Though there are continued arguments about whether cold calling is dead or alive, I think it is pointless. What hasn’t changed is that many salespeople are measured on activities like calls made and emails sent, so instead of arguing about whether you make the calls or not, perhaps the better focus is in helping reps get their message fine tuned, which gives them a shot at converting their initial outreach into sales conversations.
I prefer to first seek out referrals because your odds of getting a yes to a meeting are substantially higher, and at some point, I must make the calls too. For those of you drinking the social selling Kool-Aid, remember that if you are waiting around for sales opportunities to all come inbound through social media, you may find yourself staring at a pipeline that has flatlined.
What are some of the most under-utilized prospecting techniques?
Speaking at events – local business associations, conferences – these folks are always looking for speakers or panelists. Participating in webinars as a guest expert. I’ve put peer to peer lunches together with prospects and then facilitated the topic of conversation. I’ve made introductions for people.
On social media, it could be keeping tabs on who has viewed your profile. Sharing the content of others and using @mention on LinkedIn. One reason I love Twitter (and granted not everyone’s target buyer will be there) is because there is no barrier to entry. I can simply follow an executive, pay attention to what they tweet about, RT their stuff, comment, etc. I’ve started many a conversation there that led to getting connected on LinkedIn.

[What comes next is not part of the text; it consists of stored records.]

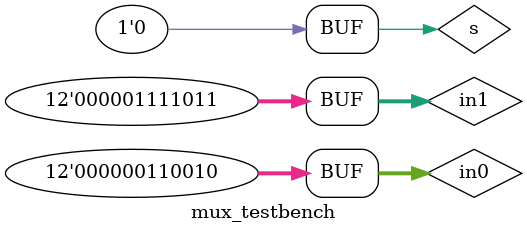
<source format=v>
`timescale 1ns / 1ps


module mux_testbench();

    reg [11:0] in0;
    reg [11:0] in1;
    reg s;
    wire [11:0] out;

    display_mux mux(
    in0,
    in1,
    s,
    out
    );
    
    initial begin
        s = 1;
        #10
        in0 = 10;
        in1 = 100;
        s = 0;
        #10
        s = 1;
        #10
        in1 = 123;
        in0 = 50;
        #10 
        s = 0;
    end
    

endmodule

</source>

What are some common prospecting techniques that don’t work that well?
Boilerplate emails and calls that are focused on what the buyer wants to sell. And, don’t even get me started on the stupid subject lines or salespeople using tricks and sometimes outright lies to try to get someone’s attention. Even LinkedIn InMail’s aren’t going to work if you go in pitching. It is the quality of the message that you send that makes the difference between yes and ignore. And that message must be written from the buyer’s point of view. You need to focus on an issue or challenge they face and speak to how you feel you can help them. Again, not a feature pitch for your product.
How can a sales manager assess the prospecting efforts of his salespeople?

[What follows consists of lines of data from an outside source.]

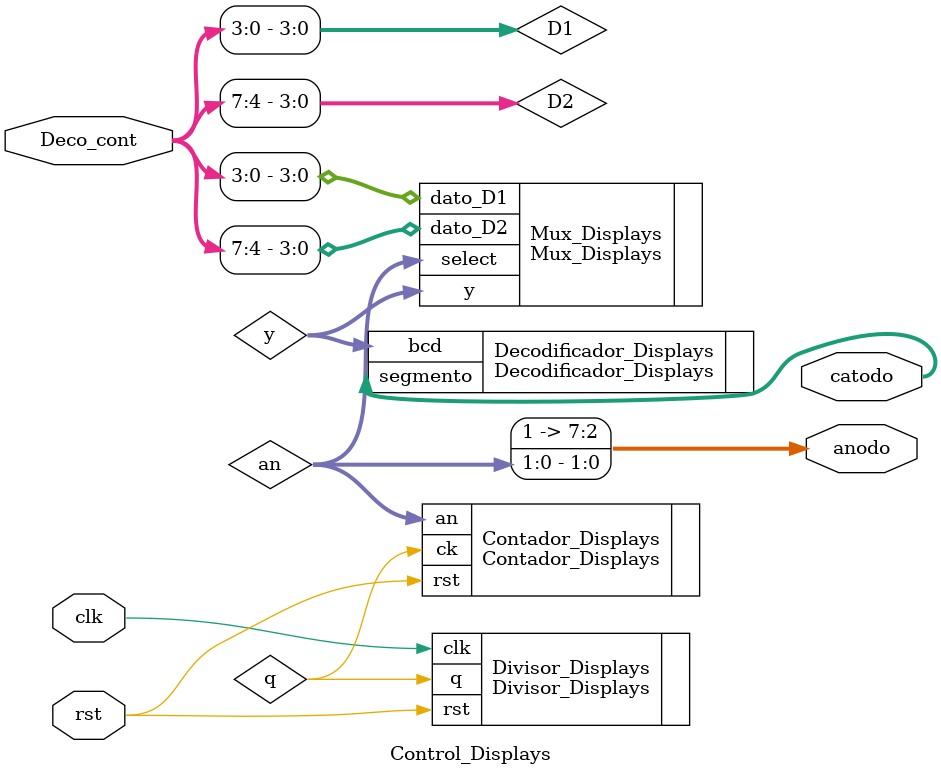
<source format=v>
`timescale 1ns / 1ps

module Control_Displays(
    input clk, rst,
	 input [N-1:0] Deco_cont, 
    output wire [C-1:0] catodo,
    output  [N-1:0] anodo
    );
parameter N=8;
parameter C=7;
	 
wire q;
wire [3:0] y;
wire [3:0] D1;
wire [3:0] D2;

wire [1:0] an;
assign anodo[0]=an[0];
assign anodo[1]=an[1];
assign anodo[2]=1; 
assign anodo[3]=1; 
assign anodo[4]=1; 
assign anodo[5]=1; 
assign anodo[6]=1; 
assign anodo[7]=1;
//

/*assign D4= dato[15:12];
assign D3= dato[11:8];*/
assign D1= Deco_cont[3:0];
assign D2= Deco_cont[7:4];
	 
//-----------------------------------------
Divisor_Displays Divisor_Displays (
    .clk(clk), 
    .rst(rst), 
    .q(q)
    );

//-----------------------------------------
Contador_Displays Contador_Displays (
    .ck(q), 
    .rst(rst), 
    .an(an)
    );
	 
//-----------------------------------------
Mux_Displays Mux_Displays (
    .select(an), 
    .dato_D1(D1), 
    .dato_D2(D2), 
    .y(y)
    );
	 
//-----------------------------------------
Decodificador_Displays Decodificador_Displays (
    .bcd(y),
    .segmento(catodo)
    );
	 
endmodule


</source>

I’d love to see sales managers stop focusing on the quantity and look more carefully at the quality of the sales activities. In other words, if a rep is making 100 calls a day but generating very few sales conversations, then there is something wrong with the approach. That’s why throwing phone dialers into the mix – just making more calls – isn’t the answer. Even if reps can make more calls, it is what they say when they get someone on the line that makes the difference. Maybe they are calling and emailing the wrong people just to hit a number. Messaging is likely off. Certainly, managers should be seeing time blocks for prospecting on calendars. Activities to engage prospects can be tracked in CRM, which also includes activities in social media.

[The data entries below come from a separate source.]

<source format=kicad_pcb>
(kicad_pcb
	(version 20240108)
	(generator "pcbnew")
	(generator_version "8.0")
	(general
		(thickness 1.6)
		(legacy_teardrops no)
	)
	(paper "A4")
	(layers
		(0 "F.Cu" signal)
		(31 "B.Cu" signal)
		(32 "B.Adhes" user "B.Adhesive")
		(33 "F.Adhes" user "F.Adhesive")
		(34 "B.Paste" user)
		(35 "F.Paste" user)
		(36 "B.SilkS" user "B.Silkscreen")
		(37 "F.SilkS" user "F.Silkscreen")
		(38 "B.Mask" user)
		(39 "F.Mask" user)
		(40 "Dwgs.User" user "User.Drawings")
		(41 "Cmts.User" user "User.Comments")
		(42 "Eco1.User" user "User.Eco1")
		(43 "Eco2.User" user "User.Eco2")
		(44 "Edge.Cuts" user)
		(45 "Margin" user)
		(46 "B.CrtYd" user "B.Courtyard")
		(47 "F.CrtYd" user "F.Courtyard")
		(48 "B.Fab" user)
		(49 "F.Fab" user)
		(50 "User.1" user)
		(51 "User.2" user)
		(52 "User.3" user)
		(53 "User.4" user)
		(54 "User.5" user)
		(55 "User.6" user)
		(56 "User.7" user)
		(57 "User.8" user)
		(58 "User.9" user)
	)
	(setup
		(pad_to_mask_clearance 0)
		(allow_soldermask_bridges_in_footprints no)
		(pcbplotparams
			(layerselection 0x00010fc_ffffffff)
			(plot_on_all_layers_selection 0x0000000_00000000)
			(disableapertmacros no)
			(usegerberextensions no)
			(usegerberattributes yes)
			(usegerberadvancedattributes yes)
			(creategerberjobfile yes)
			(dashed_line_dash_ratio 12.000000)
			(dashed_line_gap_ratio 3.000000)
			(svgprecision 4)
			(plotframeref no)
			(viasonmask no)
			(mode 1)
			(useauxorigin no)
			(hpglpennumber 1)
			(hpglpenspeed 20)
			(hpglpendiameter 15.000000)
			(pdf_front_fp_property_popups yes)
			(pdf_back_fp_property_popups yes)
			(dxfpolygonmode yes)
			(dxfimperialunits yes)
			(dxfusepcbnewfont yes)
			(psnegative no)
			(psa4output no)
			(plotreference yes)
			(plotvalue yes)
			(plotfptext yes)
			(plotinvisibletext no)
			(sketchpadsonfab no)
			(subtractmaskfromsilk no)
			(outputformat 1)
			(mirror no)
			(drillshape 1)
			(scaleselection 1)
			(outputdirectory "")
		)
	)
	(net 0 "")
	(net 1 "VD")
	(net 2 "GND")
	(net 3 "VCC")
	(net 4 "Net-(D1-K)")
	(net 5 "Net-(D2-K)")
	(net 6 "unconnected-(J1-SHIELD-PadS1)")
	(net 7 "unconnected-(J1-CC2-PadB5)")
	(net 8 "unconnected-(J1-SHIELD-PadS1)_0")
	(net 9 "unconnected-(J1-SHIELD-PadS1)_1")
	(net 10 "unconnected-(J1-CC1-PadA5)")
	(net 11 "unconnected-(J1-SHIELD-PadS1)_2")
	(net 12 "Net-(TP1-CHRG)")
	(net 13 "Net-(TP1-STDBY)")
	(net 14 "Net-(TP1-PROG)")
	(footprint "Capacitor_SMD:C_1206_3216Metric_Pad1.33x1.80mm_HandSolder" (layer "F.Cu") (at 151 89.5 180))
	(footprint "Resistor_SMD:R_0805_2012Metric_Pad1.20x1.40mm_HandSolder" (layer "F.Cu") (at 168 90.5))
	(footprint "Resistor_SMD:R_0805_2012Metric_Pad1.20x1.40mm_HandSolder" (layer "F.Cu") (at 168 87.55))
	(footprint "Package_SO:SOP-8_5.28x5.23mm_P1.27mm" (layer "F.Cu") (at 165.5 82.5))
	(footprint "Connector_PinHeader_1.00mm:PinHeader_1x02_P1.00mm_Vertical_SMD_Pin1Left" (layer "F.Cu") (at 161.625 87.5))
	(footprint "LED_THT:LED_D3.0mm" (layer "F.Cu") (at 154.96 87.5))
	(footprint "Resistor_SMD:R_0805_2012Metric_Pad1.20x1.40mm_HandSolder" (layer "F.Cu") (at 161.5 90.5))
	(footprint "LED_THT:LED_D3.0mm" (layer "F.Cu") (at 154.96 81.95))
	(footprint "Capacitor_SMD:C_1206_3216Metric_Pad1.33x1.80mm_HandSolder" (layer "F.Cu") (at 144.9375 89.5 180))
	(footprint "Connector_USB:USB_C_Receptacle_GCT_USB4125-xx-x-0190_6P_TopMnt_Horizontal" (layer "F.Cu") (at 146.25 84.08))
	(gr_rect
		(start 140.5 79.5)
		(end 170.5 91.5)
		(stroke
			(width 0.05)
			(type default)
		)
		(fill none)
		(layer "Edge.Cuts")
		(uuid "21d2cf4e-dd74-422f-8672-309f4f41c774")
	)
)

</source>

What is one thing you suggest a salesperson can start today to turbo-charge their prospecting?
Change their attitude about prospecting and adapt their approach. This includes managers too. We are selling in a completely different environment than 5, 10, 15 years ago, so what worked back in the day isn’t as effective today. Managers need to allow their folks to go with a multi-pronged prospecting strategy that incorporates the phone, email, social media, speaking, writing and more.
Next, in the immortal words of Nike… just do it! Unless you have a BDR team to do it for you, it is part of the job of selling.